Mainly we focused on strategy. How can we beat this team in front of us? How can we make sure we make the right decisions under all that pressure, and put so much pressure on their key men that they suddenly start making the wrong decisions?

That is what the four semi-finalists this time around should be doing. You're not going to lose fitness in six days, but you can push yourself beyond breaking-point.

Rugby now is even more intense than it was then. For Wales, in particular, the quarter-finals were exhausting, as much emotionally as physically.

So rein it back in rather than blow it too soon. Trust in all that work you have done in the weeks before. Make sure you are fresh enough to use it now.

The teams that come through this semi-final test won't necessarily be the clear favourites. To succeed you need to get each separate part absolutely spot on.

Selection has to be right, even if that means upsetting familiar patterns and loyal servants.

Coming into our game against France it became apparent that Clive was going to start Mike Catt ahead of Mike Tindall, partly because Catty had done so much in helping us regain control when the wheels were threatening to come off against Wales, partly because we wanted to dictate where the game was going to be played.

Will Greenwood was indispensable but he was not a tactical kicker. Catty gave us a critical second kicking option. He was also brilliant at looking after Jonny Wilkinson. Talking to him, steering him, taking problems off his shoulders.

You do the analysis so you can figure out where the win will come, and you roll out the plans that follow. You believe in the strategy and you genuinely think you can beat anyone.

Where do England think New Zealand might be vulnerable, or at least more vulnerable than they have been before in this World Cup? Where do Warren Gatland and his backroom team think a Springboks team that ultimately cruised past Japan can be hurt when Wales struggled for so long to put away a France team that have done so little across the past four years?

Our plan against France was based on our forwards. They were royally pumped, not least because France had beaten us in Paris the year before, partly through Serge Betsen beating up Jonny.
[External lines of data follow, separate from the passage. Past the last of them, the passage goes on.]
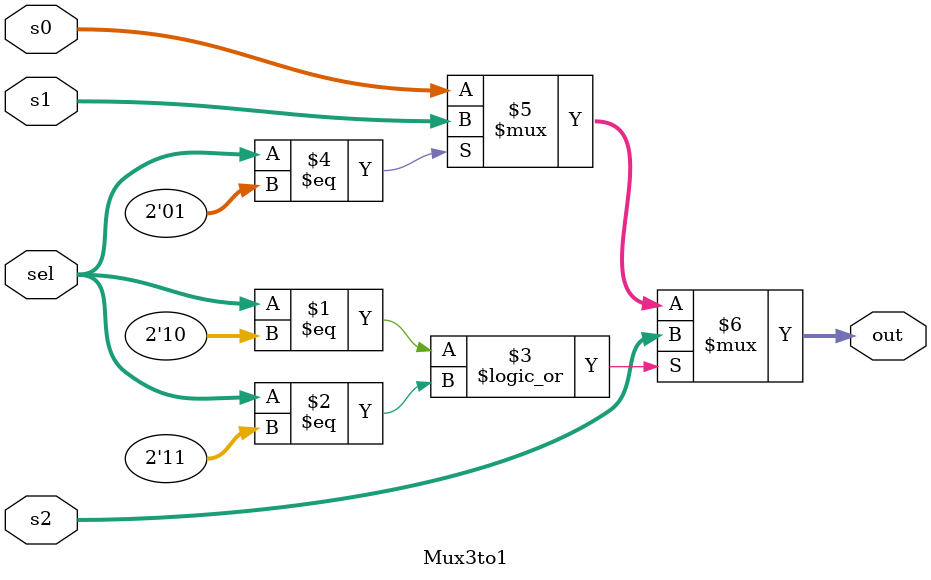
<source format=v>
module Mux3to1 #(
    parameter size = 32
) 
(
    input [1:0] sel,
    input signed [size-1:0] s0,
    input signed [size-1:0] s1,
    input signed [size-1:0] s2,
    output signed [size-1:0] out
);

    assign out = (sel == 2'b10 || sel == 2'b11) ? s2 : (sel == 2'b01) ? s1 : s0;
    
endmodule


</source>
As a result I spent more time that week with the pack than the backs, working on scrum put-ins, and being in the right place for specific line-out calls. And because we all believed that strategy was right, it gave us the most enormous confidence.
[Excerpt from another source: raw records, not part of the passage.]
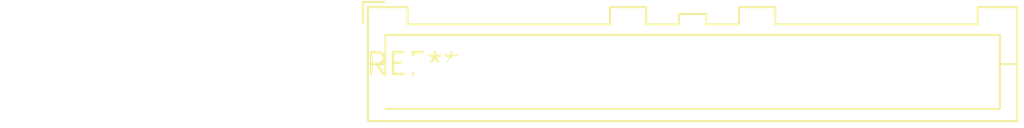
<source format=kicad_pcb>
(kicad_pcb (version 20240108) (generator pcbnew)

  (general
    (thickness 1.6)
  )

  (paper "A4")
  (layers
    (0 "F.Cu" signal)
    (31 "B.Cu" signal)
    (32 "B.Adhes" user "B.Adhesive")
    (33 "F.Adhes" user "F.Adhesive")
    (34 "B.Paste" user)
    (35 "F.Paste" user)
    (36 "B.SilkS" user "B.Silkscreen")
    (37 "F.SilkS" user "F.Silkscreen")
    (38 "B.Mask" user)
    (39 "F.Mask" user)
    (40 "Dwgs.User" user "User.Drawings")
    (41 "Cmts.User" user "User.Comments")
    (42 "Eco1.User" user "User.Eco1")
    (43 "Eco2.User" user "User.Eco2")
    (44 "Edge.Cuts" user)
    (45 "Margin" user)
    (46 "B.CrtYd" user "B.Courtyard")
    (47 "F.CrtYd" user "F.Courtyard")
    (48 "B.Fab" user)
    (49 "F.Fab" user)
    (50 "User.1" user)
    (51 "User.2" user)
    (52 "User.3" user)
    (53 "User.4" user)
    (54 "User.5" user)
    (55 "User.6" user)
    (56 "User.7" user)
    (57 "User.8" user)
    (58 "User.9" user)
  )

  (setup
    (pad_to_mask_clearance 0)
    (pcbplotparams
      (layerselection 0x00010fc_ffffffff)
      (plot_on_all_layers_selection 0x0000000_00000000)
      (disableapertmacros false)
      (usegerberextensions false)
      (usegerberattributes false)
      (usegerberadvancedattributes false)
      (creategerberjobfile false)
      (dashed_line_dash_ratio 12.000000)
      (dashed_line_gap_ratio 3.000000)
      (svgprecision 4)
      (plotframeref false)
      (viasonmask false)
      (mode 1)
      (useauxorigin false)
      (hpglpennumber 1)
      (hpglpenspeed 20)
      (hpglpendiameter 15.000000)
      (dxfpolygonmode false)
      (dxfimperialunits false)
      (dxfusepcbnewfont false)
      (psnegative false)
      (psa4output false)
      (plotreference false)
      (plotvalue false)
      (plotinvisibletext false)
      (sketchpadsonfab false)
      (subtractmaskfromsilk false)
      (outputformat 1)
      (mirror false)
      (drillshape 1)
      (scaleselection 1)
      (outputdirectory "")
    )
  )

  (net 0 "")

  (footprint "JST_XA_B14B-XASK-1-A_1x14_P2.50mm_Vertical" (layer "F.Cu") (at 0 0))

)

</source>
You can still find time for yourself as a player in semi-final week. The city gets busy but it will get 25% as busy again for the final. You can still go out for coffee, or play ping-pong in the team room, or play loads of Tiger Woods Golf on the PlayStation as we did back then.

You hang out with the team-mates you get on with, sort out tickets for friends and family. I practised kicking drills with Jonny, or at least to the point where I could do no more but he still wanted to do absolutely loads. I tried to avoid Joe Worsley playing piano in the hotel lobby, because there are only so many times you can listen to a bad version of Coldplay's Clocks.

Of these four teams in 2019, I would rather be the All Blacks or England.

They play on Saturday and have an extra day of recovery before the final; and they've got the power and bulk.

I'd love to play behind either pack, making decisions on the front foot rather than digging the ball out and living off scraps. The winner of the World Cup, for me, comes from that first semi.

I'd least want to be Wales. Have they got enough left in the tank, after how deep they had to go against France, when the Springboks could beat Japan at 70%?

And yet. They've been through their nearly moment. Not the best team on the park in their quarter-final but still through.

There is one thing that sticks in my mind.

In 2003 we didn't do one lap of honour until the final was won. That came from Johnno. After the quarters, after we eventually cantered through that semi, the message was the same: this means nothing. We have won nothing. Yet.

I see a lap of honour after the quarter-finals and I get really nervous. Right now nothing else apart from winning the final is success. World Cup semi-final week is different, for a player, than all that has come before.

Matt Dawson was speaking to BBC Sport's Tom Fordyce.